Top of RECORDS TO PROCESS
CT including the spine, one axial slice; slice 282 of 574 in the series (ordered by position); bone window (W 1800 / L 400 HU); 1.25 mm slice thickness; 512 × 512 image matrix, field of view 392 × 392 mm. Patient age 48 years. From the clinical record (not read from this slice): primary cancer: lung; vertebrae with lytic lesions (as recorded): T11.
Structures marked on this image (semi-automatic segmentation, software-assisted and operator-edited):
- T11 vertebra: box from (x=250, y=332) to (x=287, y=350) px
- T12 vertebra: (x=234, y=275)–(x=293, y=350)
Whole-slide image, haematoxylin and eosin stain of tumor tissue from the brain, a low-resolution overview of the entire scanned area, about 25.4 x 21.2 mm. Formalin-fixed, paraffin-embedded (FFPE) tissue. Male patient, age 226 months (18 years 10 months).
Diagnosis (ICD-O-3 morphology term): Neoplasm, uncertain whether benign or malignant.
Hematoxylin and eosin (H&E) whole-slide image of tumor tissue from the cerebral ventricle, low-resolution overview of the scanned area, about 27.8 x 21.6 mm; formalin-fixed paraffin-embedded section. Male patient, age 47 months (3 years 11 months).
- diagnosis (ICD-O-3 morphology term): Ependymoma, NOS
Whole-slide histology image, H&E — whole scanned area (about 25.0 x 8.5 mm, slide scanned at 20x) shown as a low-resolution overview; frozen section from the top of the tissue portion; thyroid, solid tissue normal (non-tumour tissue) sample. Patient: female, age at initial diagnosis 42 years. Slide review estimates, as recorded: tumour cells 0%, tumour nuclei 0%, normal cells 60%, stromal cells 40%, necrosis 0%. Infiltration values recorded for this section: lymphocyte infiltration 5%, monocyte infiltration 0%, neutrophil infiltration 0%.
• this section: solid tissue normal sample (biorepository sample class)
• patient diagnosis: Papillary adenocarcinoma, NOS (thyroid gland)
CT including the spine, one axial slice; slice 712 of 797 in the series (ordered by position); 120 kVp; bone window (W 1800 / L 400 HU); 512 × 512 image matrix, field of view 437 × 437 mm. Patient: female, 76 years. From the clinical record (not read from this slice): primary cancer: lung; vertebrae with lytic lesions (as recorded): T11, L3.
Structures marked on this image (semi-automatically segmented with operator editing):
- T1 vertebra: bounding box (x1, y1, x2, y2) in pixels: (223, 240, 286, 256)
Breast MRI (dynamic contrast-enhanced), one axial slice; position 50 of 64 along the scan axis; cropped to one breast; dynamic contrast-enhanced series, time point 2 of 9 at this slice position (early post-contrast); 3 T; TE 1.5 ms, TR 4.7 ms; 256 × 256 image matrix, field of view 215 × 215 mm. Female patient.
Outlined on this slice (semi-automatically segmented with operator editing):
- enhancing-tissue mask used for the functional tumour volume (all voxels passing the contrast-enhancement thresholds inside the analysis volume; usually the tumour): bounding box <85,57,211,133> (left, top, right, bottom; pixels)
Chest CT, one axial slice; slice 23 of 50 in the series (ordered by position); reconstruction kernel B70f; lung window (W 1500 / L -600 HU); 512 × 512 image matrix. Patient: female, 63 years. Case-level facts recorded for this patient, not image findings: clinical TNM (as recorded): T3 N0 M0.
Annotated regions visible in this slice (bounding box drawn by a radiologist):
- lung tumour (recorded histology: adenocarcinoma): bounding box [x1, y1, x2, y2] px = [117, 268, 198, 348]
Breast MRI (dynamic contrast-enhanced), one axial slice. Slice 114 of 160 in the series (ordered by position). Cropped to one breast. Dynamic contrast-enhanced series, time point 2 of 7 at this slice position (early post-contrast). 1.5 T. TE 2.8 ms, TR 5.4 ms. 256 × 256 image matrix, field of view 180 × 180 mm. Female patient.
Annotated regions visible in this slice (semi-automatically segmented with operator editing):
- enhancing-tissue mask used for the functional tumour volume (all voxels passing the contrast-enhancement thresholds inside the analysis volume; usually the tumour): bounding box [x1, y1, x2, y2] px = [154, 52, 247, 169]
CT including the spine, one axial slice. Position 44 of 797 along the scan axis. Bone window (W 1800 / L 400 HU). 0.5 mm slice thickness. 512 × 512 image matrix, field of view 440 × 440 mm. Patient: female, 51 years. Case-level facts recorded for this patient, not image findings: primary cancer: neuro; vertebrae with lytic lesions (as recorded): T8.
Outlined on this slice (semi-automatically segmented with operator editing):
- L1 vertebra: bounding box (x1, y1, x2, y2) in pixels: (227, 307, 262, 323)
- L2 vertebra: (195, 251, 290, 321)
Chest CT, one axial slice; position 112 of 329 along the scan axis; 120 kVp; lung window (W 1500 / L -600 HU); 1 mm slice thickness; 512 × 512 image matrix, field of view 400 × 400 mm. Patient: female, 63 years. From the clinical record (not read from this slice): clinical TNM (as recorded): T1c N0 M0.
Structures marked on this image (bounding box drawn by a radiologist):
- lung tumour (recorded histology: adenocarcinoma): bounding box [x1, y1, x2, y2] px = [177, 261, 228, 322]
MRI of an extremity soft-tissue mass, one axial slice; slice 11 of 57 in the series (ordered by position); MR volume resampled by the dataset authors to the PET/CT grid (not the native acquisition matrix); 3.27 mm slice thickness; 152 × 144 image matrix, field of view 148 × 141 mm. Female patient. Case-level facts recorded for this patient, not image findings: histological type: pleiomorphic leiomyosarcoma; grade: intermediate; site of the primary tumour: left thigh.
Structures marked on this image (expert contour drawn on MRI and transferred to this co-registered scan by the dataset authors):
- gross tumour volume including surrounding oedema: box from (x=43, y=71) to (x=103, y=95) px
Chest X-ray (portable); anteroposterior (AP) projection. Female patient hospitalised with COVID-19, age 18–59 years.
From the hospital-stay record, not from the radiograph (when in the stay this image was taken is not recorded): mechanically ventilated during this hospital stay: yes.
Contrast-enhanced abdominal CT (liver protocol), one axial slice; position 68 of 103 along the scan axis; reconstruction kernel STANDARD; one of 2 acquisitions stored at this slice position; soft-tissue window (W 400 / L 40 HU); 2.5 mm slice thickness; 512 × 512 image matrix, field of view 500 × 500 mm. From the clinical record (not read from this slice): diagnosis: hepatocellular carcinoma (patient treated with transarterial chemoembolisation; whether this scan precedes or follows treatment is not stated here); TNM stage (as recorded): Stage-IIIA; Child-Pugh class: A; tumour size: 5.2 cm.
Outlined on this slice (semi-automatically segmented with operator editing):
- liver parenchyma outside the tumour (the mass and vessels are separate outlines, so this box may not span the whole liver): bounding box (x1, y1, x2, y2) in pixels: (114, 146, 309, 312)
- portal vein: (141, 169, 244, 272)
Bottom of RECORDS TO PROCESS
WHAT THIS TASK INVOLVES> Print every record above exactly as it stands.

EXERCISE ANSWER>
CT including the spine, one axial slice; slice 282 of 574 in the series (ordered by position); bone window (W 1800 / L 400 HU); 1.25 mm slice thickness; 512 × 512 image matrix, field of view 392 × 392 mm. Patient age 48 years. From the clinical record (not read from this slice): primary cancer: lung; vertebrae with lytic lesions (as recorded): T11.
Structures marked on this image (semi-automatic segmentation, software-assisted and operator-edited):
- T11 vertebra: box from (x=250, y=332) to (x=287, y=350) px
- T12 vertebra: (x=234, y=275)–(x=293, y=350)
Whole-slide image, haematoxylin and eosin stain of tumor tissue from the brain, a low-resolution overview of the entire scanned area, about 25.4 x 21.2 mm. Formalin-fixed, paraffin-embedded (FFPE) tissue. Male patient, age 226 months (18 years 10 months).
Diagnosis (ICD-O-3 morphology term): Neoplasm, uncertain whether benign or malignant.
Hematoxylin and eosin (H&E) whole-slide image of tumor tissue from the cerebral ventricle, low-resolution overview of the scanned area, about 27.8 x 21.6 mm; formalin-fixed paraffin-embedded section. Male patient, age 47 months (3 years 11 months).
- diagnosis (ICD-O-3 morphology term): Ependymoma, NOS
Whole-slide histology image, H&E — whole scanned area (about 25.0 x 8.5 mm, slide scanned at 20x) shown as a low-resolution overview; frozen section from the top of the tissue portion; thyroid, solid tissue normal (non-tumour tissue) sample. Patient: female, age at initial diagnosis 42 years. Slide review estimates, as recorded: tumour cells 0%, tumour nuclei 0%, normal cells 60%, stromal cells 40%, necrosis 0%. Infiltration values recorded for this section: lymphocyte infiltration 5%, monocyte infiltration 0%, neutrophil infiltration 0%.
• this section: solid tissue normal sample (biorepository sample class)
• patient diagnosis: Papillary adenocarcinoma, NOS (thyroid gland)
CT including the spine, one axial slice; slice 712 of 797 in the series (ordered by position); 120 kVp; bone window (W 1800 / L 400 HU); 512 × 512 image matrix, field of view 437 × 437 mm. Patient: female, 76 years. From the clinical record (not read from this slice): primary cancer: lung; vertebrae with lytic lesions (as recorded): T11, L3.
Structures marked on this image (semi-automatically segmented with operator editing):
- T1 vertebra: bounding box (x1, y1, x2, y2) in pixels: (223, 240, 286, 256)
Breast MRI (dynamic contrast-enhanced), one axial slice; position 50 of 64 along the scan axis; cropped to one breast; dynamic contrast-enhanced series, time point 2 of 9 at this slice position (early post-contrast); 3 T; TE 1.5 ms, TR 4.7 ms; 256 × 256 image matrix, field of view 215 × 215 mm. Female patient.
Outlined on this slice (semi-automatically segmented with operator editing):
- enhancing-tissue mask used for the functional tumour volume (all voxels passing the contrast-enhancement thresholds inside the analysis volume; usually the tumour): bounding box <85,57,211,133> (left, top, right, bottom; pixels)
Chest CT, one axial slice; slice 23 of 50 in the series (ordered by position); reconstruction kernel B70f; lung window (W 1500 / L -600 HU); 512 × 512 image matrix. Patient: female, 63 years. Case-level facts recorded for this patient, not image findings: clinical TNM (as recorded): T3 N0 M0.
Annotated regions visible in this slice (bounding box drawn by a radiologist):
- lung tumour (recorded histology: adenocarcinoma): bounding box [x1, y1, x2, y2] px = [117, 268, 198, 348]
Breast MRI (dynamic contrast-enhanced), one axial slice. Slice 114 of 160 in the series (ordered by position). Cropped to one breast. Dynamic contrast-enhanced series, time point 2 of 7 at this slice position (early post-contrast). 1.5 T. TE 2.8 ms, TR 5.4 ms. 256 × 256 image matrix, field of view 180 × 180 mm. Female patient.
Annotated regions visible in this slice (semi-automatically segmented with operator editing):
- enhancing-tissue mask used for the functional tumour volume (all voxels passing the contrast-enhancement thresholds inside the analysis volume; usually the tumour): bounding box [x1, y1, x2, y2] px = [154, 52, 247, 169]
CT including the spine, one axial slice. Position 44 of 797 along the scan axis. Bone window (W 1800 / L 400 HU). 0.5 mm slice thickness. 512 × 512 image matrix, field of view 440 × 440 mm. Patient: female, 51 years. Case-level facts recorded for this patient, not image findings: primary cancer: neuro; vertebrae with lytic lesions (as recorded): T8.
Outlined on this slice (semi-automatically segmented with operator editing):
- L1 vertebra: bounding box (x1, y1, x2, y2) in pixels: (227, 307, 262, 323)
- L2 vertebra: (195, 251, 290, 321)
Chest CT, one axial slice; position 112 of 329 along the scan axis; 120 kVp; lung window (W 1500 / L -600 HU); 1 mm slice thickness; 512 × 512 image matrix, field of view 400 × 400 mm. Patient: female, 63 years. From the clinical record (not read from this slice): clinical TNM (as recorded): T1c N0 M0.
Structures marked on this image (bounding box drawn by a radiologist):
- lung tumour (recorded histology: adenocarcinoma): bounding box [x1, y1, x2, y2] px = [177, 261, 228, 322]
MRI of an extremity soft-tissue mass, one axial slice; slice 11 of 57 in the series (ordered by position); MR volume resampled by the dataset authors to the PET/CT grid (not the native acquisition matrix); 3.27 mm slice thickness; 152 × 144 image matrix, field of view 148 × 141 mm. Female patient. Case-level facts recorded for this patient, not image findings: histological type: pleiomorphic leiomyosarcoma; grade: intermediate; site of the primary tumour: left thigh.
Structures marked on this image (expert contour drawn on MRI and transferred to this co-registered scan by the dataset authors):
- gross tumour volume including surrounding oedema: box from (x=43, y=71) to (x=103, y=95) px
Chest X-ray (portable); anteroposterior (AP) projection. Female patient hospitalised with COVID-19, age 18–59 years.
From the hospital-stay record, not from the radiograph (when in the stay this image was taken is not recorded): mechanically ventilated during this hospital stay: yes.
Contrast-enhanced abdominal CT (liver protocol), one axial slice; position 68 of 103 along the scan axis; reconstruction kernel STANDARD; one of 2 acquisitions stored at this slice position; soft-tissue window (W 400 / L 40 HU); 2.5 mm slice thickness; 512 × 512 image matrix, field of view 500 × 500 mm. From the clinical record (not read from this slice): diagnosis: hepatocellular carcinoma (patient treated with transarterial chemoembolisation; whether this scan precedes or follows treatment is not stated here); TNM stage (as recorded): Stage-IIIA; Child-Pugh class: A; tumour size: 5.2 cm.
Outlined on this slice (semi-automatically segmented with operator editing):
- liver parenchyma outside the tumour (the mass and vessels are separate outlines, so this box may not span the whole liver): bounding box (x1, y1, x2, y2) in pixels: (114, 146, 309, 312)
- portal vein: (141, 169, 244, 272)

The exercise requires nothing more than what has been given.